Dr. Edward Nardell of Harvard Medical School was sitting in his office one day when a student called to ask if he had any advice on how to avoid contracting drug-resistant tuberculosis.
The student was heading to KwaZulu Natal, where rates of drug-resistant tuberculosis are among the highest in the world, and where the student’s task would be to collect sputum samples from people with suspected TB.
“Yikes,” Nardell remarked, recounting the incident Thursday during a session at the American Society of Tropical Medicine and Hygiene 2013 annual meeting. The rest of his advice to the student was: Find another project to work on.
“I think we do a bad job of educating people what the risks are,” he said. In a time when more medical students and researchers from low TB incidence countries are exploring global health challenges, programs need to assess students’ TB risks and provide guidelines based on those risks, he said. A few years ago he developed a list of guidelines that, he said, circulated around Harvard until they reached the lawyers’ office. With the warning that recognizing those risks would mean owning responsibility for them, the guidelines were put aside he said.

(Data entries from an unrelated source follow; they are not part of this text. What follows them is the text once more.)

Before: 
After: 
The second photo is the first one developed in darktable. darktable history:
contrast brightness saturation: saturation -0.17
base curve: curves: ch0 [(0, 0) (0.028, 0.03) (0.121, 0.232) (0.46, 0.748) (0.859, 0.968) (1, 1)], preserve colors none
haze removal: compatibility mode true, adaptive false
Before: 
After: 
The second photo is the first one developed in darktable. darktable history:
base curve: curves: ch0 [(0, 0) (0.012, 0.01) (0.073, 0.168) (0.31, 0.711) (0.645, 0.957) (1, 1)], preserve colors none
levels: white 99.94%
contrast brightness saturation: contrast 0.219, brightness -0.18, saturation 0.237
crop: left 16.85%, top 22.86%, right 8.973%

Nardell, whose interest in TB control was sparked during a 1983 outbreak of drug resistant tuberculosis in a Boston homeless shelter when he was the city health department’s TB Control officer, was joined in discussing some of the systemic gaps leaving medical students, researchers, and health workers unprotected from the disease, by Dalene von Delft, a pediatrician and a founder of the South-Africa based TB Proof.
“Are you TB proof?” she began, with photos of Eleanor Roosevelt, Nelson Mandela, Arch Bishop Desmond Tutu and Pope Francis, all prominent tuberculosis survivors, underscoring her point. She found out she wasn’t on a Christmas Eve a few years ago when, weeks after her exposure to multi-drug resistant tuberculosis pediatric patient, she learned that the dry annoying cough that had been troubling her was also drug-resistant TB.
Quarantined over Christmas, her symptoms from the TB treatment she received included diarrhea, vomiting, nausea, depression, and the beginnings of an irreversible one — hearing loss. For all of that she was lucky. In addition to being quickly diagnosed, Dr. von Delft became one of just four people in her country to get into a compassionate use program allowing her access to the newest treatment, bedaquiline. That, in turn meant she didn’t have to make a choice between going deaf, or dying. She did better than some of her colleagues — nurses, doctors, interns, classmates — who died, suffered debilitating hearing loss, were paralyzed from side effects of treatment and from TB.
The odds against those in health care settings are stark, both speakers said. One in every 100 people in South Africa get TB, Dr. Von Delft said, with the risk for health workers estimated to be three times that of the general population. The risk for people living with HIV is 20 to 50 times higher, and an estimated 15 percent of health workers live with HIV.
People from low TB incidence settings traveling to high TB incidence settings actually may be more vulnerable to tuberculosis infection and disease, Dr. Nardell said, perhaps because they have never received the BCG anti-TB vaccine, as limited as its effectiveness has been shown to be. He is currently involved in research to determine if the vaccine may offer some preventive value to medical students.